Swift also discussed her on-stage duet with the Stones in Chicago on “As Tears Go By,” in which she played a ballerina version of Marianne Faithfull to the courtly Jagger.
“The twirl! You know, performing with the Rolling Stones, it just was everything that you would think it would be, but better. Just because they’ve been on this huge pedestal for me for so long, and you walk into a situation like that and you don’t know what to expect. Having experienced that last week, they’re at an even higher level of hero status for me, mostly because of their attitude, because of their hospitality, because they hand write notes thanking you for being there, because you get to get pictures with them and hang out with them. I think one of my favorite moments of the whole thing was when the musical director and Mick and I were all rehearsing the song in a dressing room with a piano. We were just kind of goofing around and we started dancing, like overexaggerated waltz/ballet moves, and then we started twirling around the room. And it was hilarious, because we forgot the words, and we just started laughing. We ended up incorporating the twirl into the performance, I think in homage to the hilarious musical rehearsal we had that day.”
That’s not even the end of Swift’s highly discussable collaborations. She just released a video of “Everything Has Changed,” her duet with Ed Sheeran, which co-stars some very youthful doppelgangers.
“We did a music video for the duet I did with Ed Sheeran, and we basically cast 7-year-old versions of ourselves. And it’s cute. You should watch it,” she declared, dong her best deadpan. As casting went, “Ed and I just looked at a laptop of videos of kids, and it was very clear: That one, that one. And [the child lookalikes] were so adorable. I think that’s one of my favorite videos I’ve ever been a part of, just because those kids were so good. “
Casting moppet versions of yourself for a video is one kind of stunt. The Zac Brown Band took a more literal approach to stuntwork for their “Jump Right In” video, which features… human catapults. For Brown, this represented a dream come true, he admitted with tongue only partly in cheek.
“I called the guys at my machine shop.” Yes, “I have a machine shop. We have CNC metal equipment there. We make knives and other stuff — like human catapults,” Brown explained dryly. “I called ‘em and told ‘em that I needed a human catapult, and two weeks later, there it was! I used to joke around when I had my first restaurant; I would play there on the weekends and I would tell people to ‘Come back this weekend — we’re gonna have a human catapult and launch people out into the lake.’ It was kind of a joke, and then it came true. There was a moment where I was standing there launching people into the water thinking, ‘I have made it.’”
Although the Brown Band was about to bring Kenny Rogers and Kid Rock onto their stage, Brown sounded most excited about a third guest they were bringing out for their show-closing set at LP Field.

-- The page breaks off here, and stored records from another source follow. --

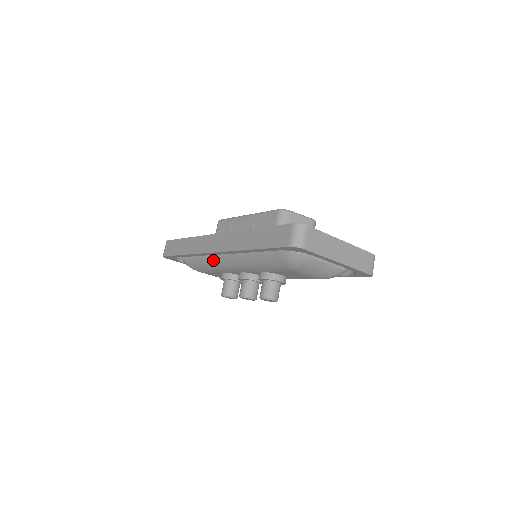
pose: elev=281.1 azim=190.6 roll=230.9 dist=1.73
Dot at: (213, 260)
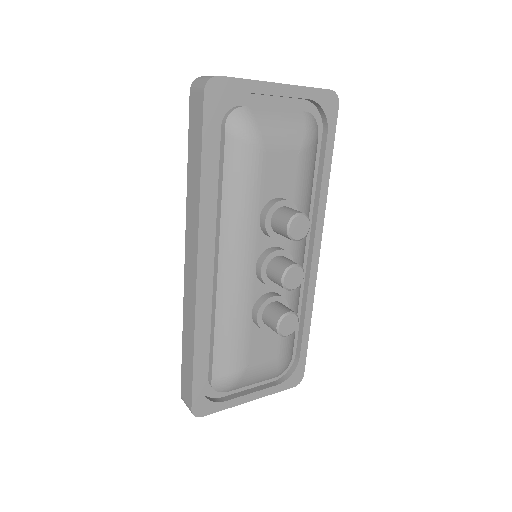
Dot at: (220, 304)
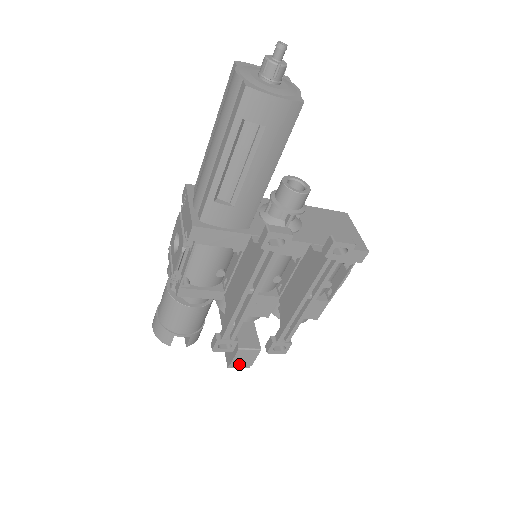
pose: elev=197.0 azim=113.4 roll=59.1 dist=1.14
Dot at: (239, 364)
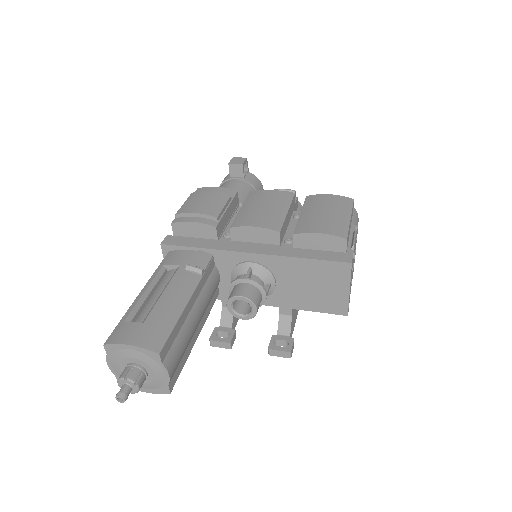
Dot at: occluded
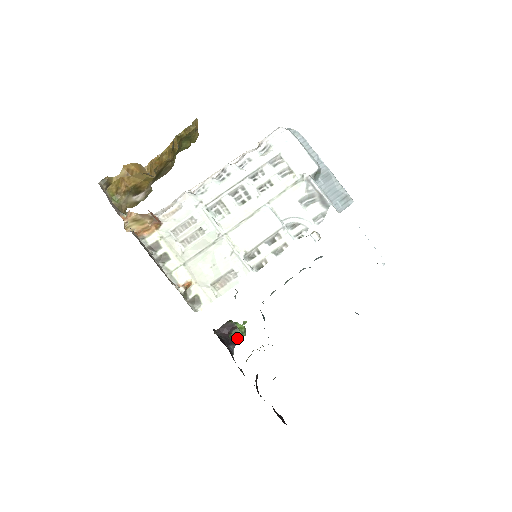
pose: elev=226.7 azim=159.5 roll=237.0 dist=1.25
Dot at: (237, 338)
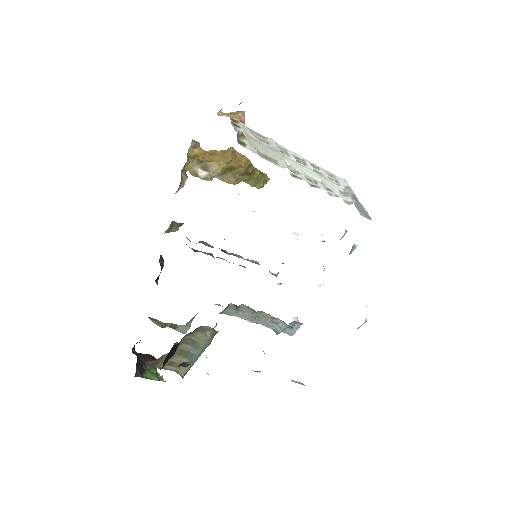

“Blackberry Smoke is… I can’t say the word… can I say it?” Yes, Zac, say the word; we’ll provide the dashes. “Blackberry Smoke’s the s---. All right? And if you don’t know who they are, what they are, you should check ‘em out, because it’s real Southern rock. And somehow Southern rock disappeared out of the country music category. There’s a lot of other kinds of music in (their music), too. That’s a real band with real chemistry. Their record The Whippoorwill is amazing. And Charlie’s one of my favorite guitar players in the world, and he’s going to tear it loose on ‘We’re an American Band’.”
The first night at LP Field also included performances by Luke Bryan, Miranda Lambert, Eric Church, and Tracy Lawrence. Meanwhile, Little Big Town kept introducing Carrie Underwood, to wild cheers, but Carrie was nowhere in sight. She closes the show Sunday night, but LBT were shooting introductions for a TV distillation of the festival, which will air on CBS in August.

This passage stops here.